宇宙航空環境医学 Vol. 52, No. 4, 56, 2015

一般演題

12. 服薬の副作用と飛行機の操縦に関する調査報告

高澤 千智,藤田 真敬,丸山 聡,大類 伸浩,鳥畑 厚志

航空自衛隊 航空開発実験集団 航空医学実験隊 第2部

Report on Aeromedical Decision Making for Medicated Aviators

Chisato Takazawa, Masanori Fujita, Satoshi Maruyama, Nobuhiro Ohrui, Atsushi Torihata

Second Division, Aeromedical Laboratory, Air Development and Test Command, Japan Air Self-Defense Force

近年,薬剤の副作用による能力低下から生じる航空事故や交通事故が問題となっている。

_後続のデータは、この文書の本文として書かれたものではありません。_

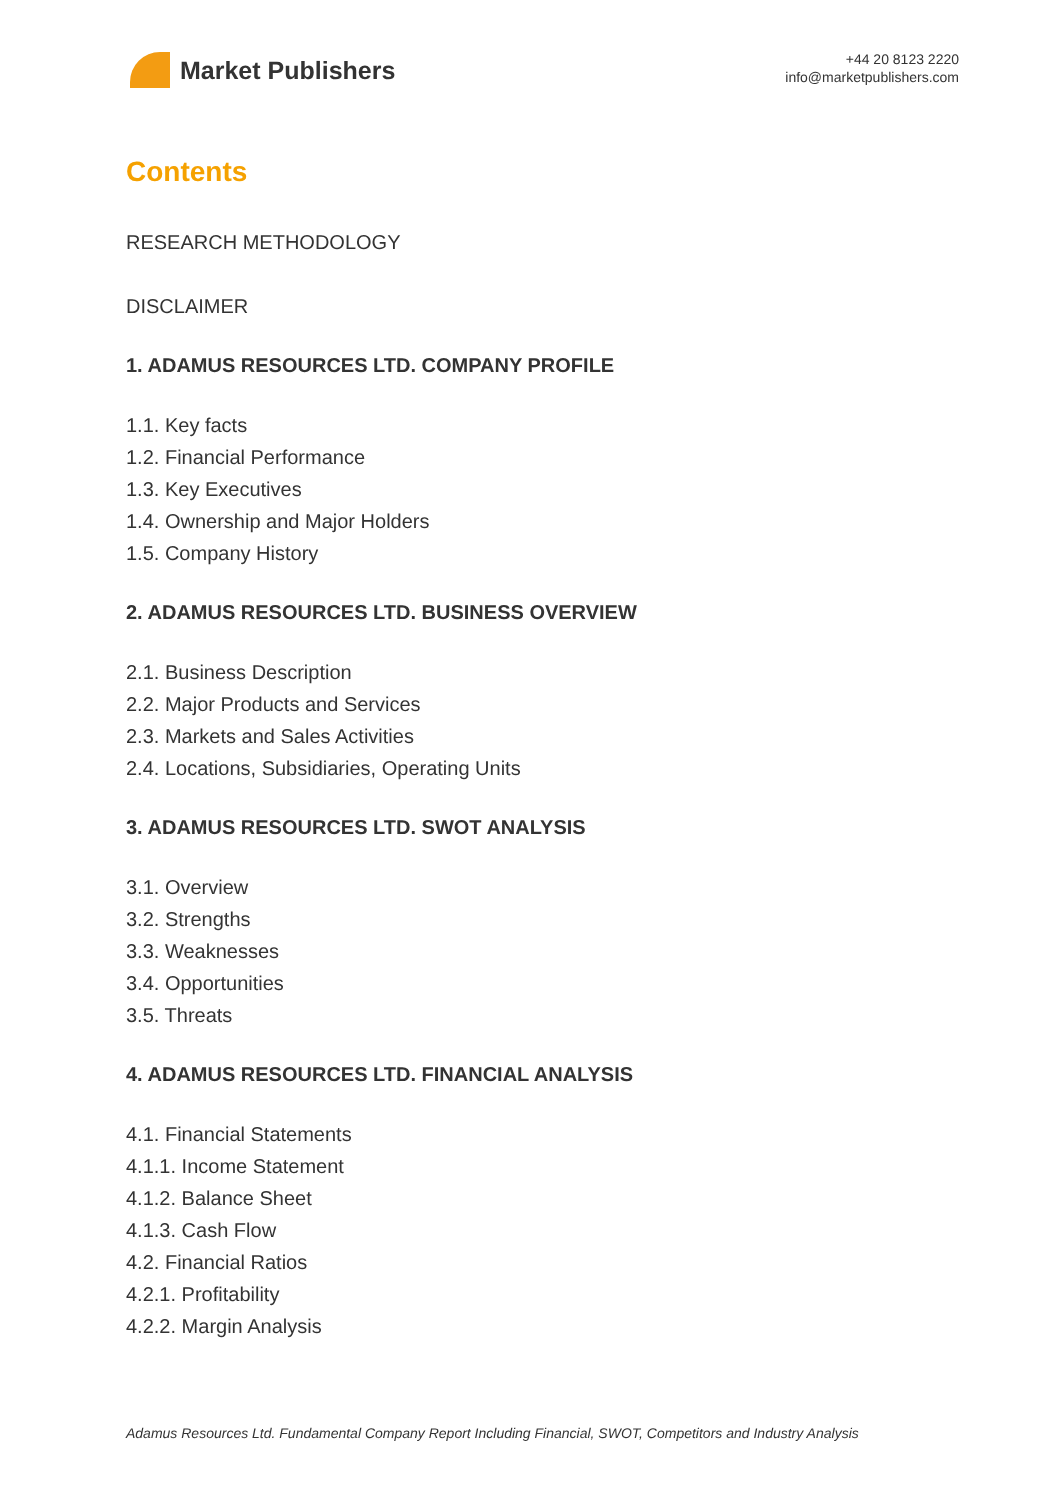Market Publishers
+44 20 8123 2220
info@marketpublishers.com
Contents
RESEARCH METHODOLOGY
DISCLAIMER
1. ADAMUS RESOURCES LTD. COMPANY PROFILE
1.1. Key facts
1.2. Financial Performance
1.3. Key Executives
1.4. Ownership and Major Holders
1.5. Company History
2. ADAMUS RESOURCES LTD. BUSINESS OVERVIEW
2.1. Business Description
2.2. Major Products and Services
2.3. Markets and Sales Activities
2.4. Locations, Subsidiaries, Operating Units
3. ADAMUS RESOURCES LTD. SWOT ANALYSIS
3.1. Overview
3.2. Strengths
3.3. Weaknesses
3.4. Opportunities
3.5. Threats
4. ADAMUS RESOURCES LTD. FINANCIAL ANALYSIS
4.1. Financial Statements
4.1.1. Income Statement
4.1.2. Balance Sheet
4.1.3. Cash Flow
4.2. Financial Ratios
4.2.1. Profitability
4.2.2. Margin Analysis
Adamus Resources Ltd. Fundamental Company Report Including Financial, SWOT, Competitors and Industry Analysis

2013年,米国連邦航空局(FAA)は,航空事故の多発を受けパイロットの服薬への注意喚起を行った。我が国の総務省も,同年に薬剤の添付文書への運転等禁止·注意の記載見直しを勧告(「医薬品等の普及·安全に関する行政評価·監視結果報告書」2013年3月,総務省)している。
航空医学実験隊では,かねてよりパイロットの服薬に関する調査を行ってきたが,改めて最新情報をまとめた。impaired performance, impaired driving, 運転等禁止·注意薬等のキーワードを用いて服薬と飛行に関する資料を調査した。
薬剤性能力低下(drug induced impaired performance)に関し,運転能力低下薬 (driver-impairing medication)と操縦能力低下薬(potentially impairing drugs)について報告を見ることができる。運転能力低下薬は,米国家道路交通安全局(NHTSA)により定義され,事故データが豊富で概念が確立している。我が国における運転等禁止·注意薬と同義である。操縦能力低下薬は,米国家運輸安全委員会(NTSB)により定義されているが,情報が少なく,運転能力低下薬の概念をもとに議論されている。
能力低下を生じる副作用には,中枢神経,循環器,感覚器系(視覚)への作用があり,操縦に影響を及ぼす副作用は,前記の作用に加え,感覚器系(聴覚)と呼吸器系への作用とされる。服薬と飛行に関して,疾患が許容内であっても,航空医学の観点から,副作用が飛行安全維持に悪影響を及ぼさないかを判断する必要がある。
能力低下薬の服用中は,パイロットは原則として航空業務停止となる。症状の軽快を得た場合には最終服薬の薬効消失を待ち航空業務可能とする。薬効消失時間はFAAでは半減期もしくは投与間隔の5倍,国土交通省,NTSBでは投与間隔の2倍としている。航空医学実験隊では,各種見解の最大値である,半減期の5倍を目安に,防衛省内に提言を行っている。
新薬は,市販後調査による副作用情報が確立するまでパイロットの使用は許可されない。その期間は米空軍で販売から3-5年以上,FAA及び国土交通省で1年であり,航空自衛隊は,国土交通省に準じて1年としている。航空自衛隊が米空軍より短いのは,日本の新薬の多くが,海外で普及済であり海外情報を参考にできるためと考えられる。
航空医学実験隊は平成11年より「パイロットの服薬に関する研究成果報告書」を発刊し,現在平成27年度版まで改訂されている。構成は,航空自衛隊における過去の判定基準を反映させた疾患概説と薬剤の航空業務リスク区分一覧から成る。本書の改定に合わせて最新情報を反映させたい。